#### INPUT MATERIAL
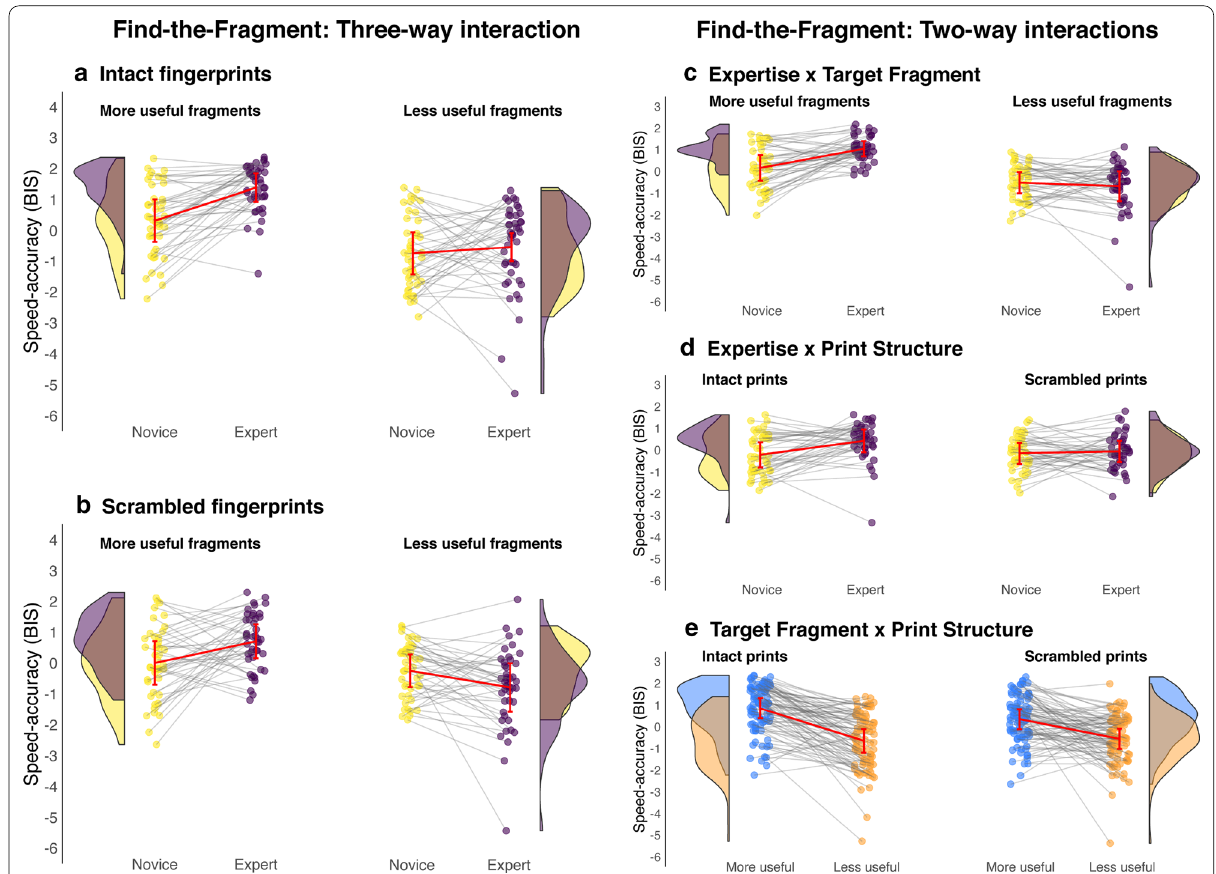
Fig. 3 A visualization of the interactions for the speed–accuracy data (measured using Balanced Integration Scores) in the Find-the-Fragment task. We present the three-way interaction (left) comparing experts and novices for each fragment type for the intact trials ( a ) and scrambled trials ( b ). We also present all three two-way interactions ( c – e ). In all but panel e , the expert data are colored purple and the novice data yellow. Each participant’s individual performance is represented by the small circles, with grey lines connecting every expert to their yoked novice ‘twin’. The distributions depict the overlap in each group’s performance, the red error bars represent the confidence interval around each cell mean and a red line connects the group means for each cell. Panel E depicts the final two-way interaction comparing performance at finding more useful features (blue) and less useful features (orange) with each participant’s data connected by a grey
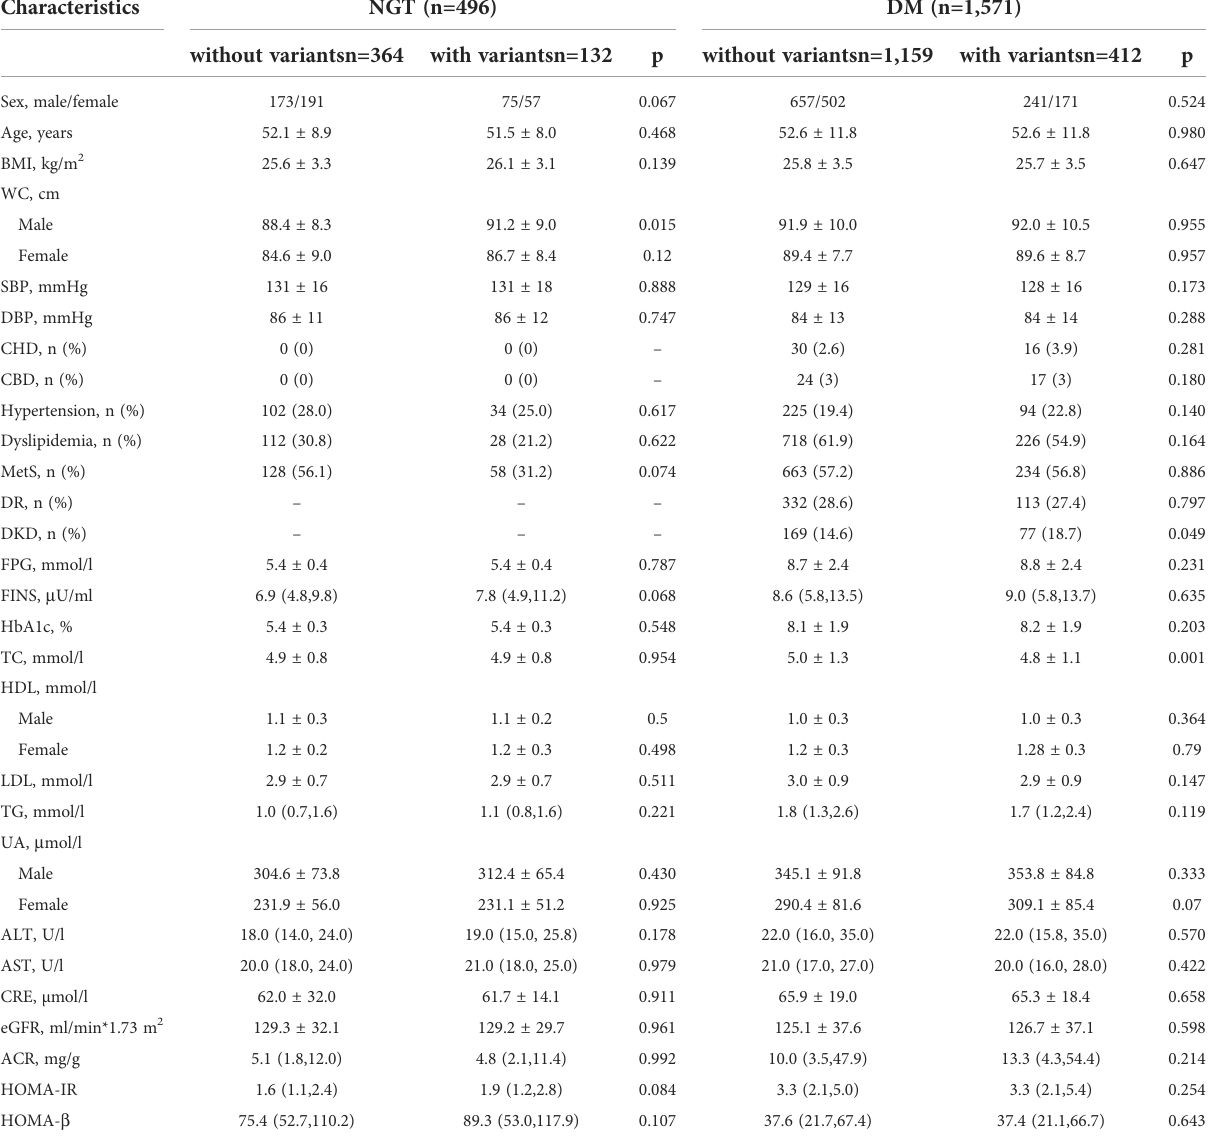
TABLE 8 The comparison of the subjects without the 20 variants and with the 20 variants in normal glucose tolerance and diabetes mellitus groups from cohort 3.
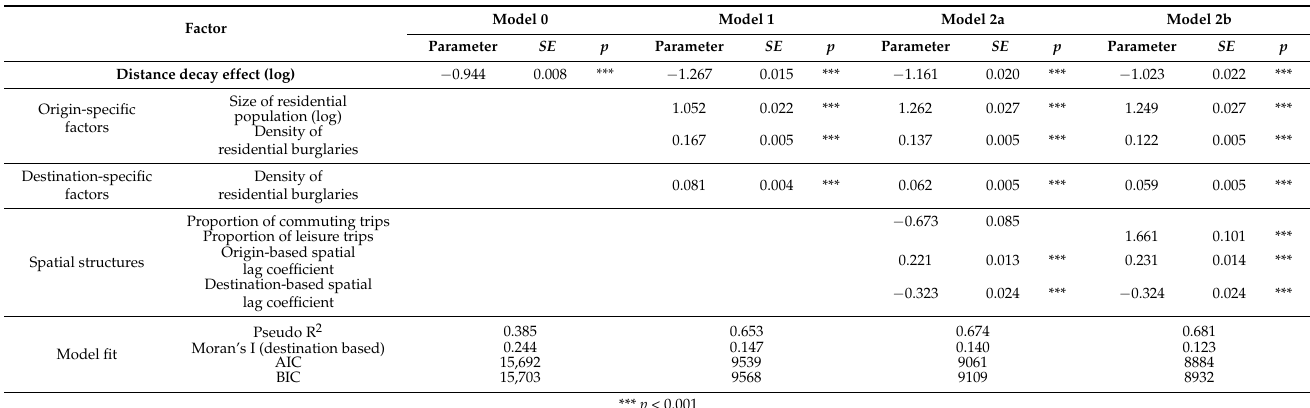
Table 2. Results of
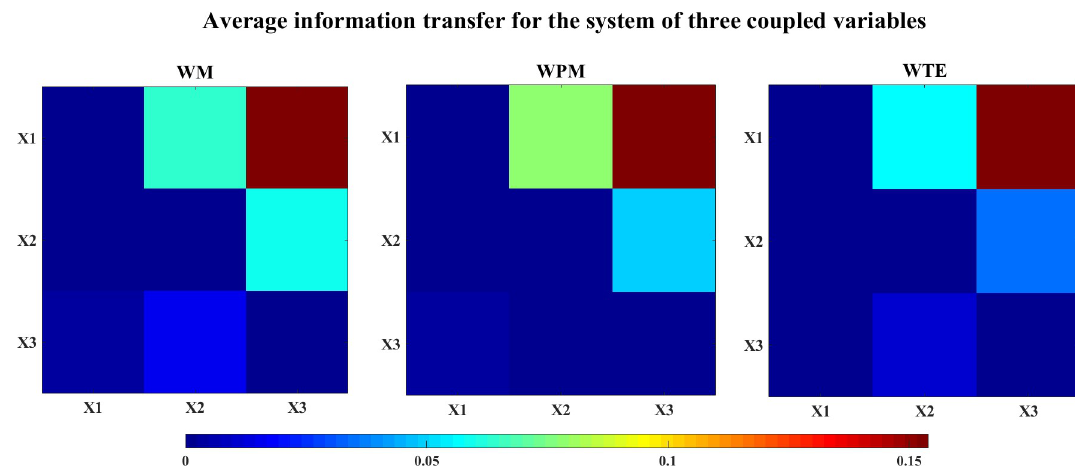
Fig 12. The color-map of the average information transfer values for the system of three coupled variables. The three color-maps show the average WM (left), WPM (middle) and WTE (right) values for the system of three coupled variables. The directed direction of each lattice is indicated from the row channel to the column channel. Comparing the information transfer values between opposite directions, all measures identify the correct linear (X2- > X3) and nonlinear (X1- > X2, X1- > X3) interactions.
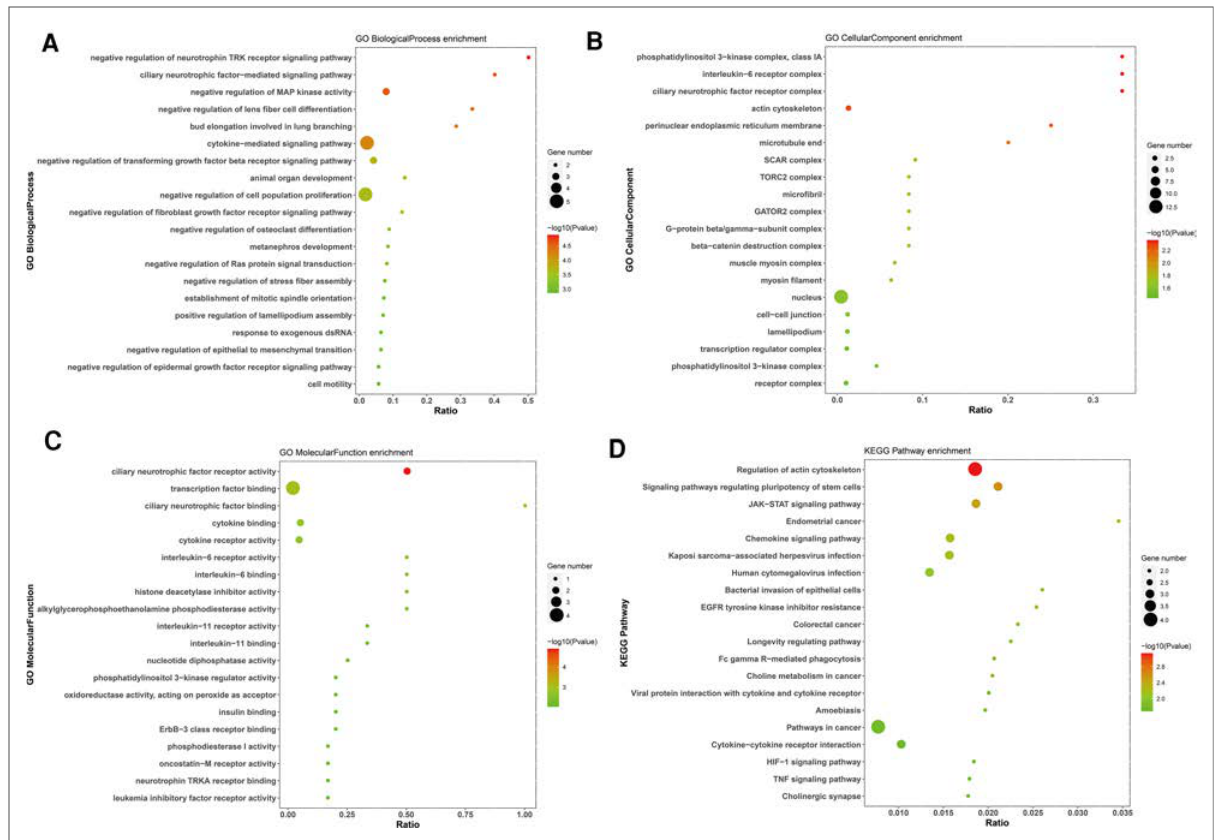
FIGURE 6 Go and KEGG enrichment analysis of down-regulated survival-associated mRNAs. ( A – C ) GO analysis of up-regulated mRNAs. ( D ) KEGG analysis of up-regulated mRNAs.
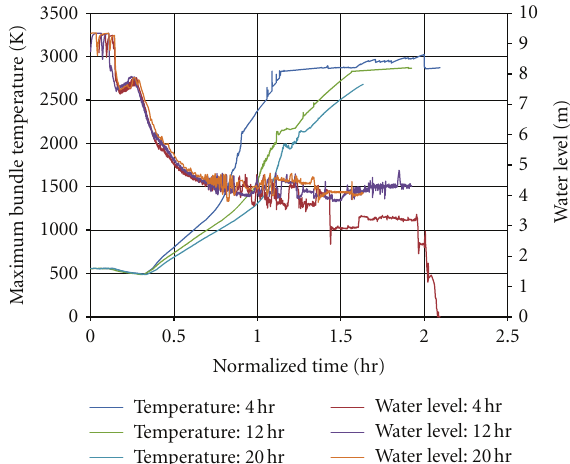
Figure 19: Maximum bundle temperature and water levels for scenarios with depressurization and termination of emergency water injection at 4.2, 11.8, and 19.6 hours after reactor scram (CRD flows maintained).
########
Please reproduce the entries above exactly, omitting every picture.

WRITTEN SOLUTION —
Fig. 3 A visualization of the interactions for the speed–accuracy data (measured using Balanced Integration Scores) in the Find-the-Fragment task. We present the three-way interaction (left) comparing experts and novices for each fragment type for the intact trials ( a ) and scrambled trials ( b ). We also present all three two-way interactions ( c – e ). In all but panel e , the expert data are colored purple and the novice data yellow. Each participant’s individual performance is represented by the small circles, with grey lines connecting every expert to their yoked novice ‘twin’. The distributions depict the overlap in each group’s performance, the red error bars represent the confidence interval around each cell mean and a red line connects the group means for each cell. Panel E depicts the final two-way interaction comparing performance at finding more useful features (blue) and less useful features (orange) with each participant’s data connected by a grey
TABLE 8 The comparison of the subjects without the 20 variants and with the 20 variants in normal glucose tolerance and diabetes mellitus groups from cohort 3.
Table 2. Results of
Fig 12. The color-map of the average information transfer values for the system of three coupled variables. The three color-maps show the average WM (left), WPM (middle) and WTE (right) values for the system of three coupled variables. The directed direction of each lattice is indicated from the row channel to the column channel. Comparing the information transfer values between opposite directions, all measures identify the correct linear (X2- > X3) and nonlinear (X1- > X2, X1- > X3) interactions.
FIGURE 6 Go and KEGG enrichment analysis of down-regulated survival-associated mRNAs. ( A – C ) GO analysis of up-regulated mRNAs. ( D ) KEGG analysis of up-regulated mRNAs.
Figure 19: Maximum bundle temperature and water levels for scenarios with depressurization and termination of emergency water injection at 4.2, 11.8, and 19.6 hours after reactor scram (CRD flows maintained).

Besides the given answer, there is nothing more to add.